| Assignment |
Each record beneath this sentence is to be transcribed exactly as it reads.

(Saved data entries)
▶

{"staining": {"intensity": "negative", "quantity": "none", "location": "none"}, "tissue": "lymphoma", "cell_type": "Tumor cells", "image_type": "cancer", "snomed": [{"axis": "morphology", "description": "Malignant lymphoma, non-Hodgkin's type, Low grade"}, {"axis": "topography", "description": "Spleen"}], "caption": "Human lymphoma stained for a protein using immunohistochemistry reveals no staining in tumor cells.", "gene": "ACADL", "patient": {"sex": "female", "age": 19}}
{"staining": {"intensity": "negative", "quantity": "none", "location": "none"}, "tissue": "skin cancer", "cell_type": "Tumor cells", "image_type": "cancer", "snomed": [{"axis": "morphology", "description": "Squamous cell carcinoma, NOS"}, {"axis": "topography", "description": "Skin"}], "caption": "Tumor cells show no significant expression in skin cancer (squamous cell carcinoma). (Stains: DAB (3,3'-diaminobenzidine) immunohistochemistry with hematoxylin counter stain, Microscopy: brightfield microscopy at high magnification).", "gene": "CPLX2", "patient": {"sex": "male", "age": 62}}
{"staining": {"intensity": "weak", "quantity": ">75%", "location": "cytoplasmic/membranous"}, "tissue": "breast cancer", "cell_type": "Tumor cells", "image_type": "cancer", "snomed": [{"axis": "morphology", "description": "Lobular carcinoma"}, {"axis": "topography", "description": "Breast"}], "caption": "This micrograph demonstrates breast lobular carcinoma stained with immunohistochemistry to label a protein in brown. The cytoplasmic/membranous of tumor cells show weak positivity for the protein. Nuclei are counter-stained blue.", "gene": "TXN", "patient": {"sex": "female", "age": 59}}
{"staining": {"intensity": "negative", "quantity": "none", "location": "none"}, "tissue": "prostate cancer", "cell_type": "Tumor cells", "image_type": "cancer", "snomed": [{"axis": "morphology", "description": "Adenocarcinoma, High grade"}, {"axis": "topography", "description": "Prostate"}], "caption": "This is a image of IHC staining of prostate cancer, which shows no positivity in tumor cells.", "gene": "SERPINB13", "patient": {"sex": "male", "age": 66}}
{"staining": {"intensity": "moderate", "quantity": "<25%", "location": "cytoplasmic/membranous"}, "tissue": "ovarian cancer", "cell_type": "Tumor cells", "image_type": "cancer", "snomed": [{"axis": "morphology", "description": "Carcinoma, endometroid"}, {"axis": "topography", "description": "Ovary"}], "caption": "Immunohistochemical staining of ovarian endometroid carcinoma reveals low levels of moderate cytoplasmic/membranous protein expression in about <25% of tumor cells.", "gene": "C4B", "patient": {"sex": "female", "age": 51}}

◀

| Response box |
{"staining": {"intensity": "negative", "quantity": "none", "location": "none"}, "tissue": "lymphoma", "cell_type": "Tumor cells", "image_type": "cancer", "snomed": [{"axis": "morphology", "description": "Malignant lymphoma, non-Hodgkin's type, Low grade"}, {"axis": "topography", "description": "Spleen"}], "caption": "Human lymphoma stained for a protein using immunohistochemistry reveals no staining in tumor cells.", "gene": "ACADL", "patient": {"sex": "female", "age": 19}}
{"staining": {"intensity": "negative", "quantity": "none", "location": "none"}, "tissue": "skin cancer", "cell_type": "Tumor cells", "image_type": "cancer", "snomed": [{"axis": "morphology", "description": "Squamous cell carcinoma, NOS"}, {"axis": "topography", "description": "Skin"}], "caption": "Tumor cells show no significant expression in skin cancer (squamous cell carcinoma). (Stains: DAB (3,3'-diaminobenzidine) immunohistochemistry with hematoxylin counter stain, Microscopy: brightfield microscopy at high magnification).", "gene": "CPLX2", "patient": {"sex": "male", "age": 62}}
{"staining": {"intensity": "weak", "quantity": ">75%", "location": "cytoplasmic/membranous"}, "tissue": "breast cancer", "cell_type": "Tumor cells", "image_type": "cancer", "snomed": [{"axis": "morphology", "description": "Lobular carcinoma"}, {"axis": "topography", "description": "Breast"}], "caption": "This micrograph demonstrates breast lobular carcinoma stained with immunohistochemistry to label a protein in brown. The cytoplasmic/membranous of tumor cells show weak positivity for the protein. Nuclei are counter-stained blue.", "gene": "TXN", "patient": {"sex": "female", "age": 59}}
{"staining": {"intensity": "negative", "quantity": "none", "location": "none"}, "tissue": "prostate cancer", "cell_type": "Tumor cells", "image_type": "cancer", "snomed": [{"axis": "morphology", "description": "Adenocarcinoma, High grade"}, {"axis": "topography", "description": "Prostate"}], "caption": "This is a image of IHC staining of prostate cancer, which shows no positivity in tumor cells.", "gene": "SERPINB13", "patient": {"sex": "male", "age": 66}}
{"staining": {"intensity": "moderate", "quantity": "<25%", "location": "cytoplasmic/membranous"}, "tissue": "ovarian cancer", "cell_type": "Tumor cells", "image_type": "cancer", "snomed": [{"axis": "morphology", "description": "Carcinoma, endometroid"}, {"axis": "topography", "description": "Ovary"}], "caption": "Immunohistochemical staining of ovarian endometroid carcinoma reveals low levels of moderate cytoplasmic/membranous protein expression in about <25% of tumor cells.", "gene": "C4B", "patient": {"sex": "female", "age": 51}}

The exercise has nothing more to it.